::: Document text :::

Core Discretization Engine

The numerical core is MFEM, a mature, openly developed finite-element library. From it, μfem inherits:

  • High-order finite elements on unstructured meshes in 2D and 3D.
  • Native discretizations in \(H^1\), \(H(\mathrm{curl})\), \(H(\mathrm{div})\), and \(L^2\) — the function spaces that electromagnetics and coupled multiphysics actually live in.
  • Parallel domain decomposition with MPI, with scalable algebraic multigrid and a broad library of preconditioners on top.

These foundations let μfem stay accurate and well-conditioned at scale, rather than relying on ad-hoc stabilization at the application layer.

High-Order Accuracy

μfem supports true high-order methods end-to-end:

  • Isoparametric, curved higher-order geometry that follows the actual domain rather than a faceted approximation.
  • High-order basis functions matched consistently across the function spaces above.
  • Consistent integration rules for nonlinear material models, so quadrature error does not silently dominate the solution.

The practical consequences are reduced numerical dispersion, faster convergence under refinement, and fewer elements for a given target accuracy — which matters most for curved domains, rotating machinery, and wave propagation problems.

Adaptive Mesh Refinement

Refinement in μfem is local, parallel, and works with the rest of the solver stack:

  • Local \(h\)-refinement driven by error indicators or user criteria.
  • Hanging-node conformity, so refinement does not force the mesh into a fully conforming subdivision.
  • Refinement that operates correctly on partitioned, MPI-distributed meshes.

This is what allows accurate resolution of singular fields, skin effects, boundary layers, and localized nonlinearities without pre-committing to a globally fine mesh.

Native Python Interface

A μfem case is a Python script, not a configuration file fed to a black-box binary:

  • Problems, materials, and boundary conditions are defined directly through the Python API.
  • Model parameters are first-class Python objects — readable, scriptable, and inspectable from the same process.
  • The simulation lives inside the scientific Python ecosystem, so NumPy, SciPy, pandas, and ML frameworks are available for pre- and post-processing without translation layers.

This makes μfem a natural fit for parameter sweeps, optimization loops, and AI-driven simulation pipelines where the simulation is one component of a larger automated workflow.

Performance Portability

The same problem definition is intended to run across very different hardware:

  • Multi-core CPUs for development and small studies.
  • Distributed-memory clusters via MPI for production runs.
  • GPU execution through MFEM's device backends where available.

In practice this covers laptop prototyping, workstation engineering studies, and HPC campaigns without rewriting the case.

Cartesian Meshes and Implicit Geometry

Alongside conventional unstructured meshes, μfem supports a structured-Cartesian path combined with implicit geometry:

  • Hex-dominant discretizations that play well with high-order bases and vectorized kernels.
  • Cut-cell integration workflows that resolve embedded boundaries without re-meshing.
  • Level-set driven material definitions, so geometry can be a smooth design variable instead of a discrete topology choice.
  • Efficient geometry parameterization for batched or differentiable workflows.

This path is particularly powerful for parametric studies, topology variations, and optimization, where re-meshing every configuration would otherwise dominate the cost.

:::

● **How to complete this task**:
In the μfem feature overview, what does hanging-node conformity keep refinement from forcing the mesh into?

::: Provided information :::

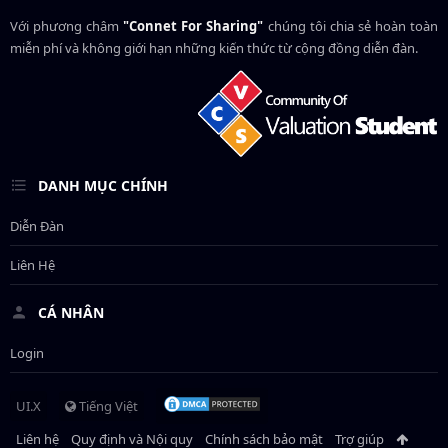
Với phương châm
"Connet For Sharing"
chúng tôi chia sẻ hoàn toàn
miễn phí và không giới hạn những kiến thức từ cộng đồng diễn đàn.
DANH MỤC CHÍNH
Diễn Đàn
Liên Hệ
CÁ NHÂN
Login
UI.X
Tiếng Việt
Liên hệ
Quy định và Nội quy
Chính sách bảo mật
Trợ giúp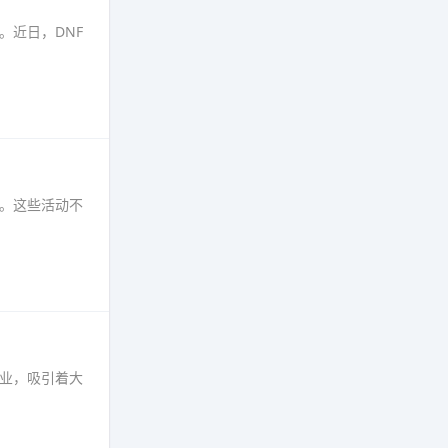
。近日，DNF
动。这些活动不
职业，吸引着大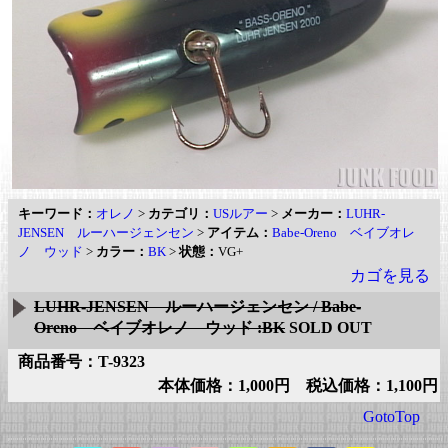
キーワード：
オレノ
>
カテゴリ：
USルアー
>
メーカー：
LUHR-
JENSEN ルーハージェンセン
>
アイテム：
Babe-Oreno ベイブオレ
ノ ウッド
>
カラー：
BK
>
状態：
VG+
カゴを見る
LUHR-JENSEN ルーハージェンセン / Babe-
Oreno ベイブオレノ ウッド :BK
SOLD OUT
商品番号：T-9323
本体価格：1,000円 税込価格：1,100円
GotoTop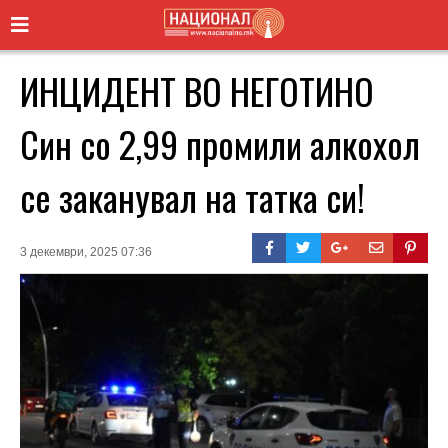
ИНЦИДЕНТ ВО НЕГОТИНО
Син со 2,99 промили алкохол
се заканувал на татка си!
3 декември, 2025 07:36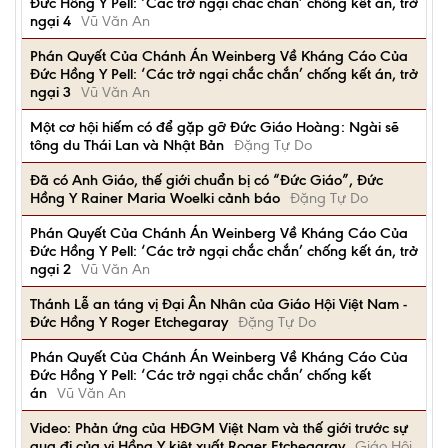
Đức Hồng Y Pell: ‘Các trở ngại chắc chắn’ chống kết án, trở
ngại 4
Vũ Văn An
Phán Quyết Của Chánh Án Weinberg Về Kháng Cáo Của
Đức Hồng Y Pell: ‘Các trở ngại chắc chắn’ chống kết án, trở
ngại 3
Vũ Văn An
Một cơ hội hiếm có để gặp gỡ Đức Giáo Hoàng: Ngài sẽ
tông du Thái Lan và Nhật Bản
Đặng Tự Do
Đã có Anh Giáo, thế giới chuẩn bị có “Đức Giáo”, Đức
Hồng Y Rainer Maria Woelki cảnh báo
Đặng Tự Do
Phán Quyết Của Chánh Án Weinberg Về Kháng Cáo Của
Đức Hồng Y Pell: ‘Các trở ngại chắc chắn’ chống kết án, trở
ngại 2
Vũ Văn An
Thánh Lễ an táng vị Đại Ân Nhân của Giáo Hội Việt Nam -
Đức Hồng Y Roger Etchegaray
Đặng Tự Do
Phán Quyết Của Chánh Án Weinberg Về Kháng Cáo Của
Đức Hồng Y Pell: ‘Các trở ngại chắc chắn’ chống kết
án
Vũ Văn An
Video: Phản ứng của HĐGM Việt Nam và thế giới trước sự
qua đi của vị Hồng Y kiệt xuất Roger Etchegaray
Giáo Hội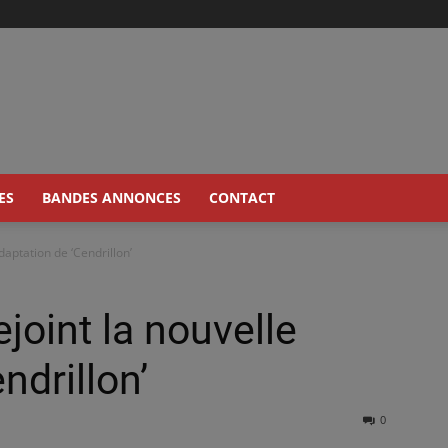
ES
BANDES ANNONCES
CONTACT
daptation de ‘Cendrillon’
joint la nouvelle
ndrillon’
0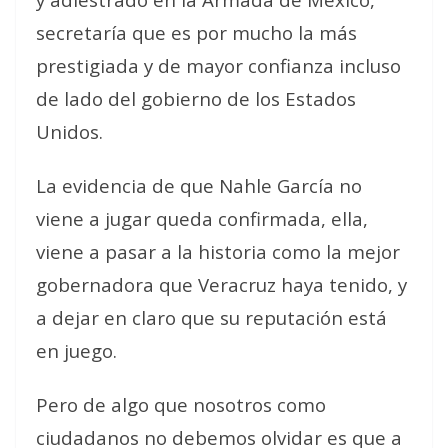
secretaría que es por mucho la más
prestigiada y de mayor confianza incluso
de lado del gobierno de los Estados
Unidos.
La evidencia de que Nahle García no
viene a jugar queda confirmada, ella,
viene a pasar a la historia como la mejor
gobernadora que Veracruz haya tenido, y
a dejar en claro que su reputación está
en juego.
Pero de algo que nosotros como
ciudadanos no debemos olvidar es que a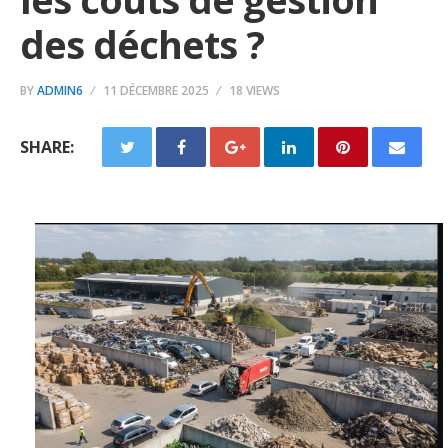
des déchets ?
BY
ADMIN6
11 DÉCEMBRE 2025
18 VIEWS
SHARE: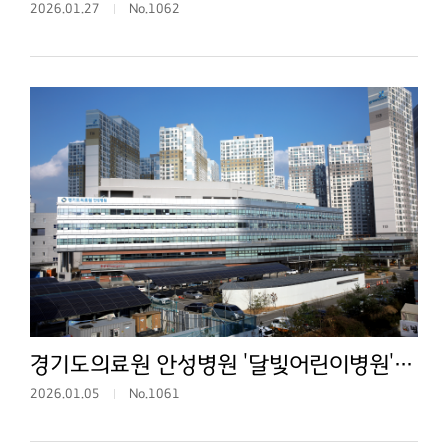
2026.01.27
No.1062
경기도의료원 안성병원 '달빛어린이병원' 지정
2026.01.05
No.1061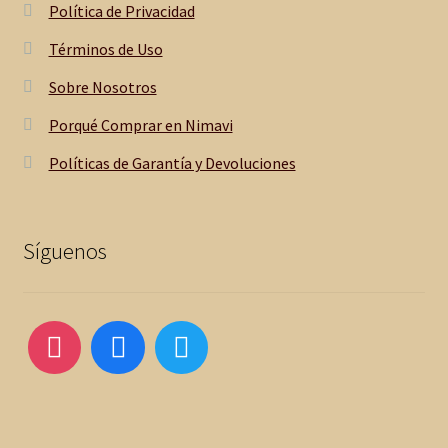
Política de Privacidad
Términos de Uso
Sobre Nosotros
Porqué Comprar en Nimavi
Políticas de Garantía y Devoluciones
Síguenos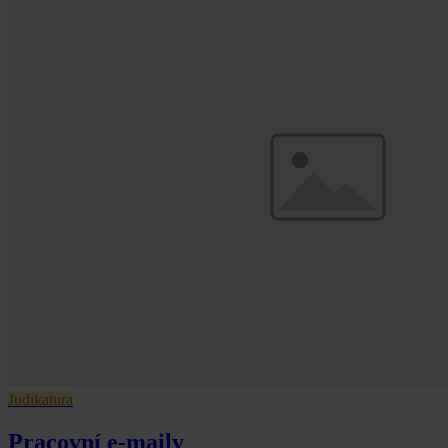
Judikatura
Pracovní e-maily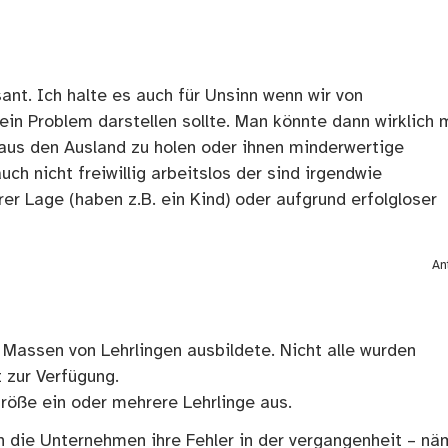
sant. Ich halte es auch für Unsinn wenn wir von
in Problem darstellen sollte. Man könnte dann wirklich 
 aus den Ausland zu holen oder ihnen minderwertige
uch nicht freiwillig arbeitslos der sind irgendwie
er Lage (haben z.B. ein Kind) oder aufgrund erfolgloser
An
Massen von Lehrlingen ausbildete. Nicht alle wurden
 zur Verfügung.
röße ein oder mehrere Lehrlinge aus.
die Unternehmen ihre Fehler in der vergangenheit – nä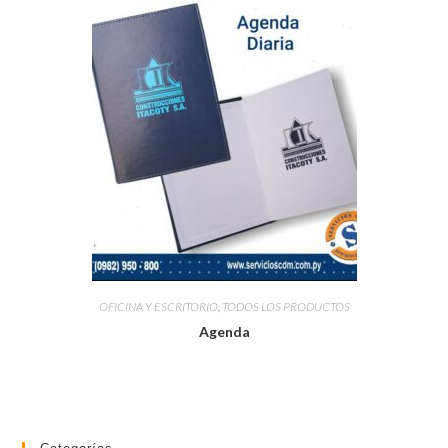
OFICINA Y ESCRITORIO
,
TODOS LOS PRODUCTOS
Agenda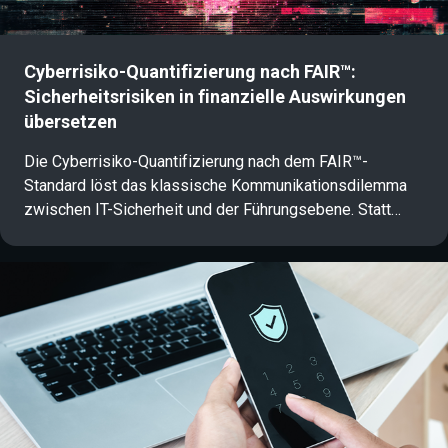
Cyberrisiko-Quantifizierung nach FAIR™:
Sicherheitsrisiken in finanzielle Auswirkungen
übersetzen
Die Cyberrisiko-Quantifizierung nach dem FAIR™-
Standard löst das klassische Kommunikationsdilemma
zwischen IT-Sicherheit und der Führungsebene. Statt
abstrakter Rot-Gelb-Grün-Matrizen übersetzt das
datenbasierte Framework komplexe
Bedrohungsszenarien in finanzielle Erwartungswerte.
Informationssicherheitsbeauftragte und CISOs erhält so
eine betriebswirtschaftlich fundierte Risikoanalyse, mit
der Sicherheitsbudgets und Freigaben auf C-Level
konkretisiert und gesteuert werden können.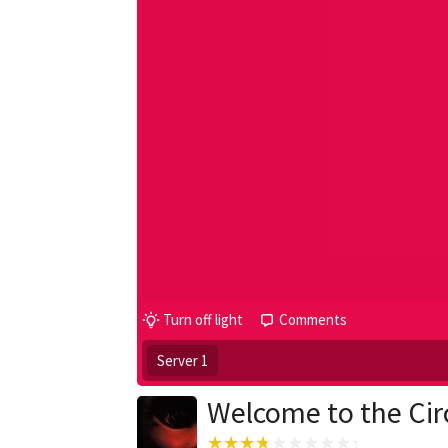
Turn off light
Comments
Server 1
Welcome to the Cir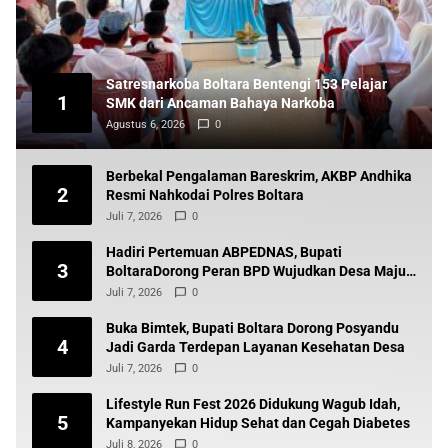
Satresnarkoba Boltara Bentengi 153 Pelajar
1
SMK dari Ancaman Bahaya Narkoba
Agustus 6, 2026
0
Berbekal Pengalaman Bareskrim, AKBP Andhika
2
Resmi Nahkodai Polres Boltara
Juli 7, 2026
0
Hadiri Pertemuan ABPEDNAS, Bupati
3
BoltaraDorong Peran BPD Wujudkan Desa Maju
dan Transparan
Juli 7, 2026
0
Buka Bimtek, Bupati Boltara Dorong Posyandu
4
Jadi Garda Terdepan Layanan Kesehatan Desa
Juli 7, 2026
0
Lifestyle Run Fest 2026 Didukung Wagub Idah,
5
Kampanyekan Hidup Sehat dan Cegah Diabetes
Juli 8, 2026
0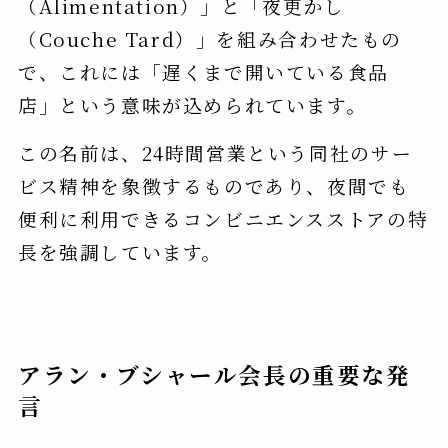
（Alimentation）」と「夜更かし
（Couche Tard）」を組み合わせたもの
で、これには「遅くまで開いている食品
店」という意味が込められています。
この名前は、24時間営業という同社のサー
ビス精神を象徴するものであり、夜間でも
便利に利用できるコンビニエンスストアの特
長を強調しています。
アラン・ブシャール会長の重要な発
言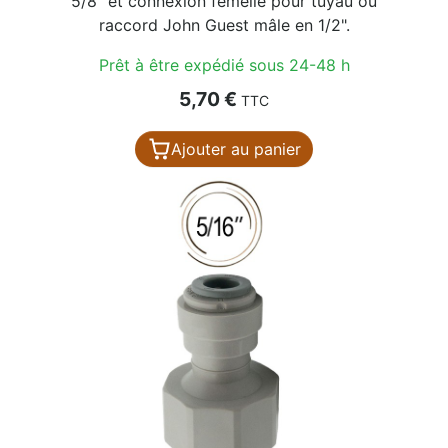
5/8" et connexion femelle pour tuyau ou
raccord John Guest mâle en 1/2".
Prêt à être expédié sous 24-48 h
Prix
5,70 €
TTC
Ajouter au panier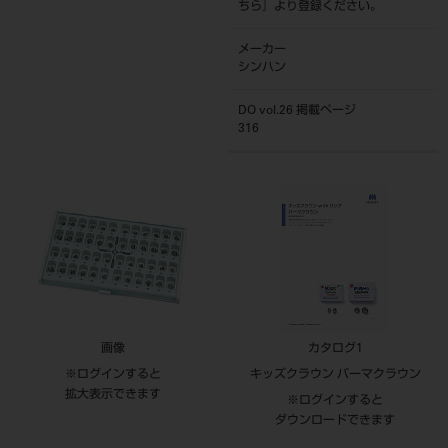
ちら
』より登録ください。
メーカー
シンハン
DO vol.26 掲載ページ
316
画像
カタログ1
※ログインすると
キッズクラウン パーマクラウン
拡大表示できます
※ログインすると
ダウンロードできます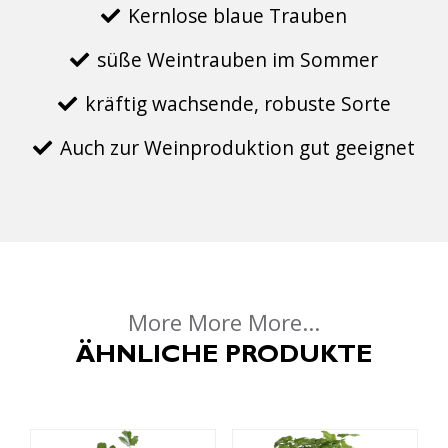
Kernlose blaue Trauben
süße Weintrauben im Sommer
kräftig wachsende, robuste Sorte
Auch zur Weinproduktion gut geeignet
More More More...
ÄHNLICHE PRODUKTE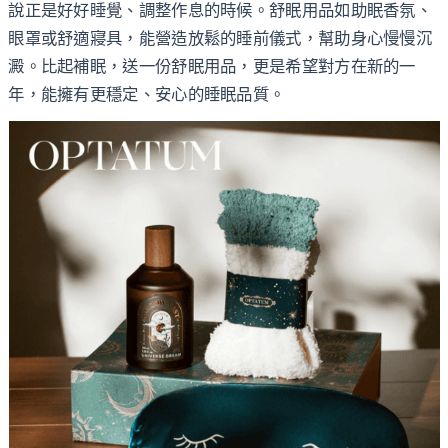
說正是好好睡覺、調整作息的時候。舒眠用品如助眠香氛、
眼罩或舒適寢具，能營造放鬆的睡前儀式，幫助身心慢慢沉
澱。比起補眠，送一份舒眠用品，更是希望對方在新的一
年，能擁有更穩定、安心的睡眠品質。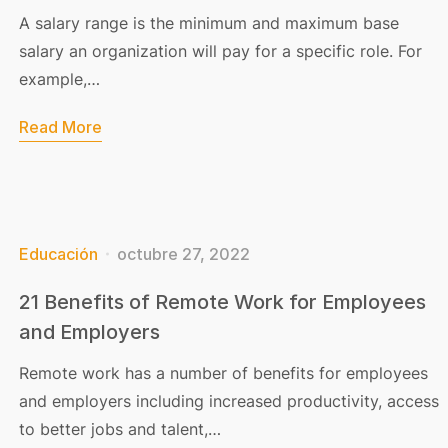
A salary range is the minimum and maximum base
salary an organization will pay for a specific role. For
example,…
Read More
Educación
octubre 27, 2022
21 Benefits of Remote Work for Employees
and Employers
Remote work has a number of benefits for employees
and employers including increased productivity, access
to better jobs and talent,…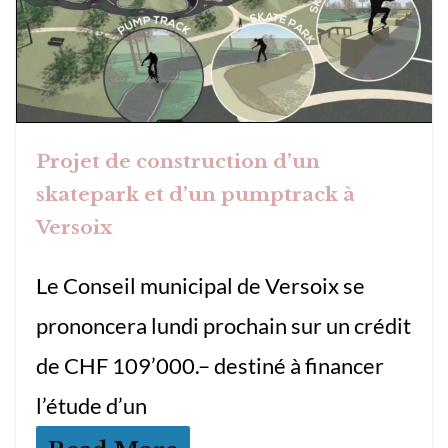
Projet de construction d’un
skatepark et d’un pumptrack à
Versoix
Le Conseil municipal de Versoix se
prononcera lundi prochain sur un crédit
de CHF 109’000.– destiné à financer
l’étude d’un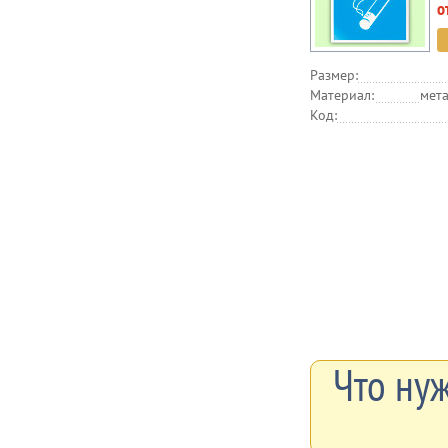
о
Размер:
Материал:
мета
Код:
Что нуж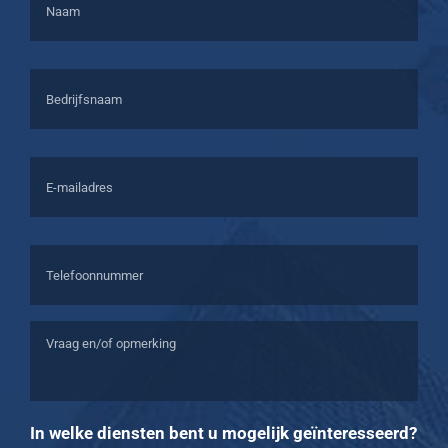
Bedrijfsnaam
E-
mailadres
*
Telefoonnummer
*
Vraag
en/of
opmerking
*
In welke diensten bent u mogelijk geïnteresseerd?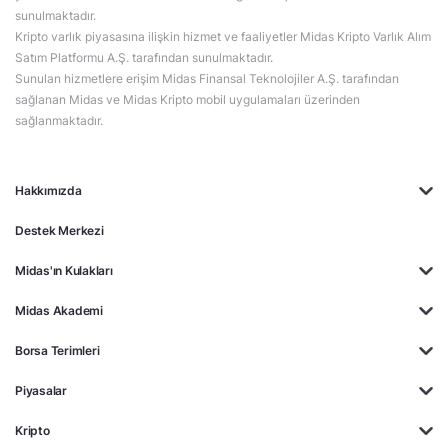
sunulmaktadır.
Kripto varlık piyasasına ilişkin hizmet ve faaliyetler Midas Kripto Varlık Alım
Satım Platformu A.Ş. tarafından sunulmaktadır.
Sunulan hizmetlere erişim Midas Finansal Teknolojiler A.Ş. tarafından
sağlanan Midas ve Midas Kripto mobil uygulamaları üzerinden
sağlanmaktadır.
Hakkımızda
Destek Merkezi
Midas'ın Kulakları
Midas Akademi
Borsa Terimleri
Piyasalar
Kripto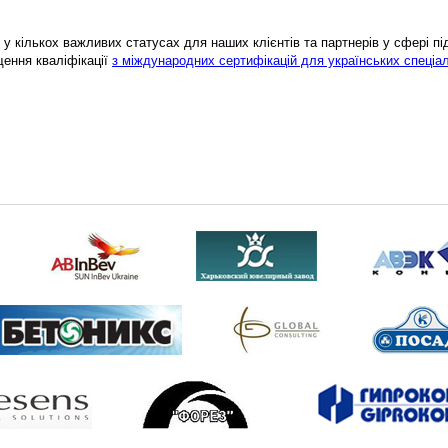
у кількох важливих статусах для наших клієнтів та партнерів у сфері підв
щення кваліфікації
з міждународних сертифікацій для українських спеціал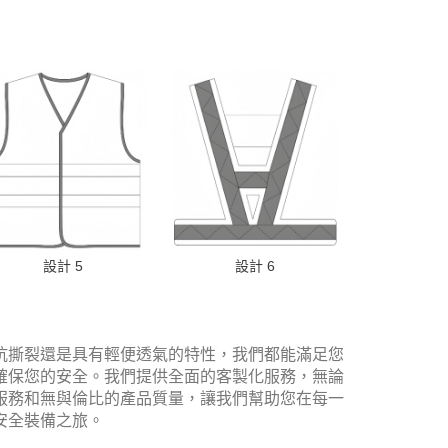
設計 5
設計 6
抗撕裂還是具有輕便透氣的特性，我們都能滿足您
確保您的安全。我們提供全面的客製化服務，無論
服務和無與倫比的產品質量，讓我們幫助您在每一
安全裝備之旅。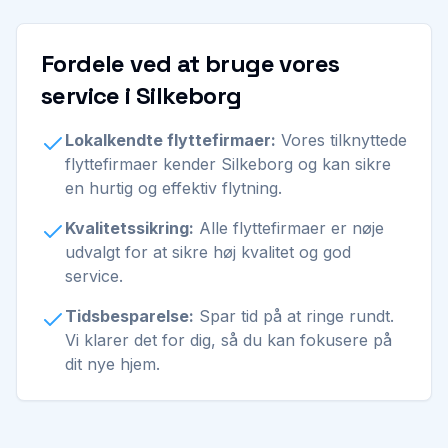
Fordele ved at bruge vores
service i Silkeborg
Lokalkendte flyttefirmaer:
Vores tilknyttede
flyttefirmaer kender Silkeborg og kan sikre
en hurtig og effektiv flytning.
Kvalitetssikring:
Alle flyttefirmaer er nøje
udvalgt for at sikre høj kvalitet og god
service.
Tidsbesparelse:
Spar tid på at ringe rundt.
Vi klarer det for dig, så du kan fokusere på
dit nye hjem.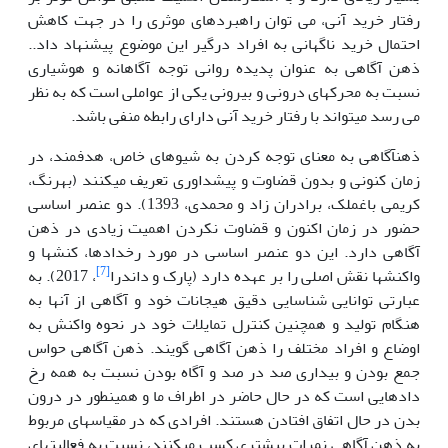
رفتار خرید آنی، می توان راهبردهای موثری را در جهت کاهش
احتمال خرید ناگهانی به افراد درگیر این موضوع پیشنهاد داد..
ذهن آگاهی به عنوان پدیده روانی توجه آگاهانه و هوشیاری
نسبت به محرک­های درونی و بیرونی یکی از عواملی است که به نظر
می رسد می­تواند با رفتار خرید آنی دارای رابطه منفی باشد.
ذهن­آگاهی به معنای توجه کردن به شیوهای خاص، هدفمند، در
زمان کنونی و بدون قضاوت و پیش­داوری تعریف می­کنند (بهرنگ،
کریمی باغملک، برادران زاد و محمدی، 1393). دو عنصر اساسی
حضور در زمان اکنون و قضاوت نکردن اهمیت زیادی در ذهن
آگاهی دارد. این دو عنصر اساسی در مورد رخدادها، کنش­ها و
[7]
واکنش­ها نقش اصلی را بر عهده دارد (پارک و داندرا
، 2017). به
عبارتی توانایی شناسایی دقیق هیجانات خود و آگاهی از آنها به
هنگام تولید و همچنین کنترل تمایلات خود در نحوه واکنش به
اوضاع و افراد مختلف را ذهن آگاهی گویند. ذهن آگاهی حواس
جمع بودن و بیداری صد در صد و آگاه بودن نسبت به همه رخ
دادهایی است که در حال حاضر در اطراف ما و همینطور در درون
بدن در حال اتفاق افتادن هستند. افرادی که در مقیاس­های مربوط
به ذهن آگاهی نمرات بیشتری کسب می­کنند، نسبت به فعالیت­های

:::

● **Answer for this exercise**:
A fully conforming subdivision.